Quite a few publications dedicated the last few weeks to features about trend forecasting for the next year. But could it be possible to guess what will be fashionable next year by taking into consideration trends in different disciplines such as architecture? Let's try it. Architecture has recently been looking at community projects that could also be considered as radical statements with wider sociological implications and purposes (think about Assemble winning the Turner Prize).
The 15th International Architecture Exhibition (Venice, 28th May - 27th November 2016) will be entitled "Reporting from the Front" and its current director Alejandro Aravena hopes to prompt participants to come up with practical and functional solutions to the new and old problems society is going through, like the need to provide growing numbers of people with accommodation and basic living conditions under increasingly difficult circumstances.
The Dutch Pavilion at the Venice Architecture Biennale 2016 will follow along the same lines: commissioned by Het Nieuwe Instituut and curated by Malkit Shoshan, the space will be entitled "Blue: Architecture of Peacekeeping Missions".
Architect and founder of the architecture think tank FAST, Shoshan has been a fellow of Het Nieuwe Instituut for the past two years and has been working on the research programme "Drones and Honeycombs" about public space as war zone. In the context of thie programme, Shoshan studied the progressive way that The Netherlands contributes to United Nations peacekeeping missions.
The United Nations has active peacekeeping missions in hundreds of sites around the world. The military bases are usually conceived as self-sustaining islands characterised by extreme design: they are shut off from their surroundings and do not contribute to improving the lives of the inhabitants of these regions.
There is instead a need to find new spatial solutions that can also have significance for local communities and Shoshan proposes to add a fourth "D" - standing for Design - to the UN "Guidelines for the Integrated Approach" that reunite Defence, Diplomacy, and Development. The final point is indeed conceiving a UN base not as a closed fort, but as a catalyst for local development.
The presentation in the Dutch Pavilion will revolve around one specific case study, that of Camp Castor in Gao, Mali. The UN Mission began operating in Mali in April 2013. Camp Castor occupies a third of the size of the city and is placed in a central area for the future growth of the city.
The UN peacekeeping mission in this case is located in the desert region of the Touareg, known as "blue men" because of their indigo clothing, and is carried out by UN Blue Helmets.

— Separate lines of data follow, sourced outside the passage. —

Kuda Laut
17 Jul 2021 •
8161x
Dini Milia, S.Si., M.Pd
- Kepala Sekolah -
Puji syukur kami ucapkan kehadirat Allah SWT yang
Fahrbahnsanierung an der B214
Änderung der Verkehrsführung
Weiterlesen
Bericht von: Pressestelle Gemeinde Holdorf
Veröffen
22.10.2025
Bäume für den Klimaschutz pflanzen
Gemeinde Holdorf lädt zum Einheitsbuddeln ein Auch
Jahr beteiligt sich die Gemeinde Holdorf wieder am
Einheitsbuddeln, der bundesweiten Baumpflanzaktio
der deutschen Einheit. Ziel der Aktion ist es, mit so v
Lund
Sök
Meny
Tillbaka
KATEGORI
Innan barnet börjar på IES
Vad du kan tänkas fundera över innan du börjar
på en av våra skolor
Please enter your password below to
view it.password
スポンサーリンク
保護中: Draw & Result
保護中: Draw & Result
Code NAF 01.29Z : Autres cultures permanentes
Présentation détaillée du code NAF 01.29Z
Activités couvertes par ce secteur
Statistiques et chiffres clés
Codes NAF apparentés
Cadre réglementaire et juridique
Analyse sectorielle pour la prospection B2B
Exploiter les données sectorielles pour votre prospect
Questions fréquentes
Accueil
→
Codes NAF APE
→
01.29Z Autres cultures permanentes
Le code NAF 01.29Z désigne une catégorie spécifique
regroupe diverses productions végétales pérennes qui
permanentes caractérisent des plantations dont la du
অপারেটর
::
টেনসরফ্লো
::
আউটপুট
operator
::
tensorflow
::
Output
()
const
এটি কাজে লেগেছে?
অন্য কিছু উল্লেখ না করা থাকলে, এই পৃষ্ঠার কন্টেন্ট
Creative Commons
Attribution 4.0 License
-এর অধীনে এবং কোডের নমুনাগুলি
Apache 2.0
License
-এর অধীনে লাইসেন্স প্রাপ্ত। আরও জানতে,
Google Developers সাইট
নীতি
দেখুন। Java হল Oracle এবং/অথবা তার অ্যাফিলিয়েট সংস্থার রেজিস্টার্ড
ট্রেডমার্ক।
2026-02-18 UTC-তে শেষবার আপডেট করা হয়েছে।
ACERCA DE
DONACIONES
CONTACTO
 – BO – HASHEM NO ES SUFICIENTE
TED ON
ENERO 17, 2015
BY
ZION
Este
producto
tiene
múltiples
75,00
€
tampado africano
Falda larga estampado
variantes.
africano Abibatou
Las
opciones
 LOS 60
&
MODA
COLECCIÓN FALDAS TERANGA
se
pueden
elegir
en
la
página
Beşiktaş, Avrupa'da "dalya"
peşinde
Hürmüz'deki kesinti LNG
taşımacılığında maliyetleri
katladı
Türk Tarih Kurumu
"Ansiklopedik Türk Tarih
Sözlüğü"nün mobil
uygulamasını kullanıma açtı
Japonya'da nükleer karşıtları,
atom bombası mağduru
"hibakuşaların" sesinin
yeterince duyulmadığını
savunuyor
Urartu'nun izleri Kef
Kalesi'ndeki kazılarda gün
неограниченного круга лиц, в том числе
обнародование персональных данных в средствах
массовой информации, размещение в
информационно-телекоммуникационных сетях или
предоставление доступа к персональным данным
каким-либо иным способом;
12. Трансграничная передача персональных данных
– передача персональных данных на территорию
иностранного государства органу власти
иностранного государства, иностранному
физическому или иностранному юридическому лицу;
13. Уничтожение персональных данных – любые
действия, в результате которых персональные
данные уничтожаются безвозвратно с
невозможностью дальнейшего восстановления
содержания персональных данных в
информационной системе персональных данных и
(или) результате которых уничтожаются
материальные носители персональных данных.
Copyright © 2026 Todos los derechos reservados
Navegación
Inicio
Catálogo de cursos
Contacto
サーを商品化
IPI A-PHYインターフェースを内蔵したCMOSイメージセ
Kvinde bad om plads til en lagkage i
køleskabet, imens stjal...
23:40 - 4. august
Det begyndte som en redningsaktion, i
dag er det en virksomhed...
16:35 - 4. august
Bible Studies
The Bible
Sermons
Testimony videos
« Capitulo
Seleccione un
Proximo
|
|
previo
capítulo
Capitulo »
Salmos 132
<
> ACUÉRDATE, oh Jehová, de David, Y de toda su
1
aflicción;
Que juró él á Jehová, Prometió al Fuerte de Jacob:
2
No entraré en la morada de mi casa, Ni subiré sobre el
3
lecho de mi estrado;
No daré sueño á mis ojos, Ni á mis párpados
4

In this nomadic region the borders are fluid and shift with the seasons; besides, there is a state of permanent crisis due to war, climate change, sickness and hunger.
According to Shoshan, the confrontation and juxtaposition between different systems - foreign and local, military and civilian, settlement and desert, Blue Helmets and blue people, the crisis and the Dutch response - provides the prerequisites for new spatial conditions. The Dutch submission to Venice will therefore introduce visitors to new opportunities and challenges and try to come up with scenarios for the Post-Military use of Camp Castor that may leave behind a constructive legacy capable of improving the lives of millions of people. Future scenarios could relate to water-related projects and water plants or the creation of a green area, an airport or a banking system. The Dutch Pavilion will therefore be tackling some very contemporary key themes, including conflict, its effects on society and on architectural and urban planning and innovation in the hope of offering new perspectives for the present and a glimpse of the future.
Mali and peacekeeping missions may not have anything to do with fashion (if we do not take into account one issue – the enormous waste of resources generated by foreign forces during peacekeeping missions and the waste of resources generated by fashion; in both cases materials could be recycled...), but the final themes (impact on society and the collective meanings of some current architectural projects) are clearly pointing us towards a future in which community interventions with a social impact may end up being the key in fashion as well. So just a final suggestion fashion-wise: leave material, colour and print forecasting behind, the next trend may indeed be refocusing the attention on projects that, involving real people and spaces, may finally help us imagining and creating a radically, drastically and dramatically new fashion scene.